Initializes the RAG pipeline with robust PDF handling.

In [None]:
pdf_paths = [
    '/data/QuantumCore_Solutions_RAG_Demo_Dataset_v1.pdf',
    '/data/NeoCompute_Technologies_RAG_Demo_Dataset_v2.pdf'
]

if not all(os.path.exists(pdf_path) for pdf_path in pdf_paths):
    print('Please upload your PDF files (QuantumCore_v1.pdf and/or NeoCompute_v2.pdf):')
    uploaded = files.upload()
    pdf_paths = [f'/content/{name}' for name in uploaded.keys()]

result = run_rag_pipeline(pdf_paths)
if result:
    model, index, retriever, generator, PROMPT, document_map, document_sources = result
    print('RAG pipeline initialized successfully.')
else:
    print('Failed to initialize RAG pipeline.')

## Cell 5: Interactive Querying

Interactive query interface with formatted output and error handling.

**Example Queries**:
- Who is the CEO of QuantumCore Solutions? → 'Dr.

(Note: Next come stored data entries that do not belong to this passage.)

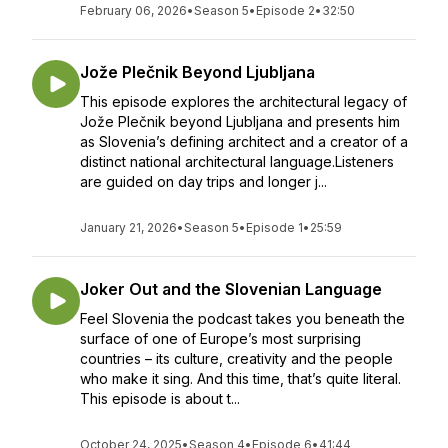
February 06, 2026
•
Season 5
•
Episode 2
•
32:50
Jože Plečnik Beyond Ljubljana
This episode explores the architectural legacy of
Jože Plečnik beyond Ljubljana and presents him
as Slovenia’s defining architect and a creator of a
distinct national architectural language.Listeners
are guided on day trips and longer j...
January 21, 2026
•
Season 5
•
Episode 1
•
25:59
Joker Out and the Slovenian Language
Feel Slovenia the podcast takes you beneath the
surface of one of Europe’s most surprising
countries – its culture, creativity and the people
who make it sing. And this time, that’s quite literal.
This episode is about t...
October 24, 2025
•
Season 4
•
Episode 6
•
41:44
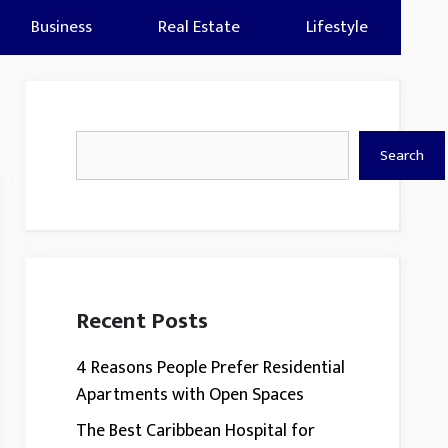
Business
Real Estate
Lifestyle
Search
Search
Recent Posts
4 Reasons People Prefer Residential
Apartments with Open Spaces
The Best Caribbean Hospital for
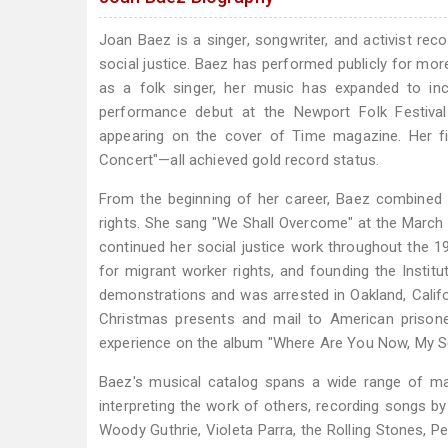
Joan Baez is a singer, songwriter, and activist rec
social justice. Baez has performed publicly for mor
as a folk singer, her music has expanded to in
performance debut at the Newport Folk Festival
appearing on the cover of Time magazine. Her fi
Concert"—all achieved gold record status.
From the beginning of her career, Baez combined h
rights. She sang "We Shall Overcome" at the March o
continued her social justice work throughout the 
for migrant worker rights, and founding the Insti
demonstrations and was arrested in Oakland, Califo
Christmas presents and mail to American prison
experience on the album "Where Are You Now, My 
Baez's musical catalog spans a wide range of mat
interpreting the work of others, recording songs 
Woody Guthrie, Violeta Parra, the Rolling Stones, P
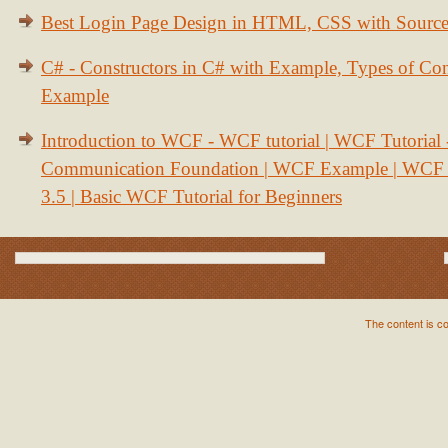
Best Login Page Design in HTML, CSS with Sourc
C# - Constructors in C# with Example, Types of Con
Example
Introduction to WCF - WCF tutorial | WCF Tutorial
Communication Foundation | WCF Example | WCF S
3.5 | Basic WCF Tutorial for Beginners
The content is c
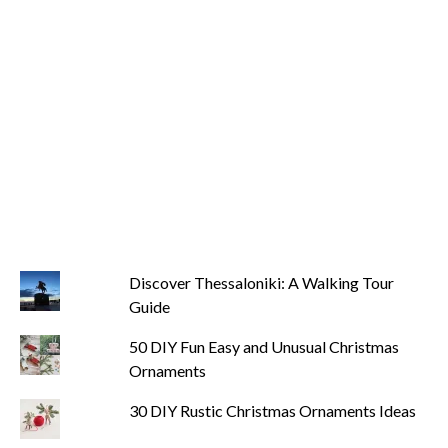
Discover Thessaloniki: A Walking Tour
Guide
50 DIY Fun Easy and Unusual Christmas
Ornaments
30 DIY Rustic Christmas Ornaments Ideas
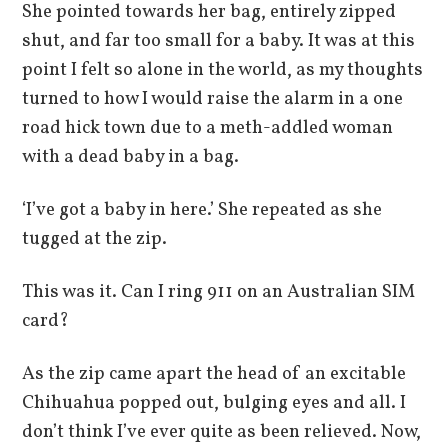
She pointed towards her bag, entirely zipped
shut, and far too small for a baby. It was at this
point I felt so alone in the world, as my thoughts
turned to how I would raise the alarm in a one
road hick town due to a meth-addled woman
with a dead baby in a bag.
‘I’ve got a baby in here.’ She repeated as she
tugged at the zip.
This was it. Can I ring 911 on an Australian SIM
card?
As the zip came apart the head of an excitable
Chihuahua popped out, bulging eyes and all. I
don’t think I’ve ever quite as been relieved. Now,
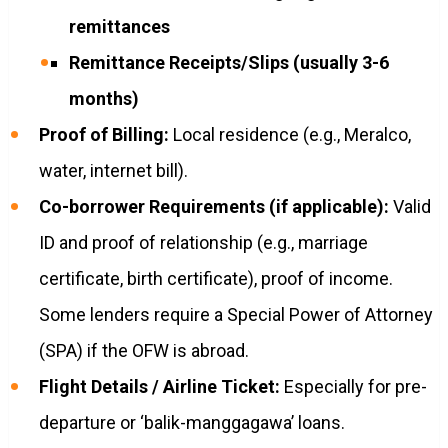
remittances
Remittance Receipts/Slips (usually 3-6
months)
Proof of Billing:
Local residence (e.g., Meralco,
water, internet bill).
Co-borrower Requirements (if applicable):
Valid
ID and proof of relationship (e.g., marriage
certificate, birth certificate), proof of income.
Some lenders require a Special Power of Attorney
(SPA) if the OFW is abroad.
Flight Details / Airline Ticket:
Especially for pre-
departure or ‘balik-manggagawa’ loans.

Elena Ruiz'
- What are the products offered by NeoCompute Technologies? → 'NeoCloud, NeoSecure'
- Who is the CIO of NeoCompute Technologies? → 'The answer could not be found in the text.'
- Who is the CEO of NeoCompute Technologies? → 'The answer could not be found in the text.'
- What is the qubit count of QubitCore? → '50-qubit superconducting architecture'
- What compliance standards does NeoCompute follow? → 'ISO/IEC 27001, SOC 2 Type II'

In [None]:
def interactive_query():
    """Run an interactive query loop with formatted output."""
    print('=====================================')
    print('Interactive RAG Query Interface')
    print('=====================================')
    print('Enter your query (or type "exit" to quit):
')
    while True:
        query = input('Query: ').strip()
        if query.lower() == 'exit':
            print('\nExiting query interface.')
            break
        if not result:
            print('\nError: RAG pipeline not initialized. Please run Cell 4 first.')
            break
        context, answer = query_rag(model, index, retriever, generator, PROMPT, document_map, document_sources, query)
        print('\n====================================')
        print(f'Query: {query}')
        print('====================================')
        print('\n**Context Retrieved**:\n')
        if context is None:
            print('    Error: No context retrieved.')
        else:
            indented_context = context.replace('\n', '\n    ')
            print(f'    {indented_context}')
        print('\n---')
        print('\n**Answer**:\n')
        print(f'    {answer}')
        print('\n====================================\n')
        print('Enter your next query (or type "exit" to quit):
')

interactive_query()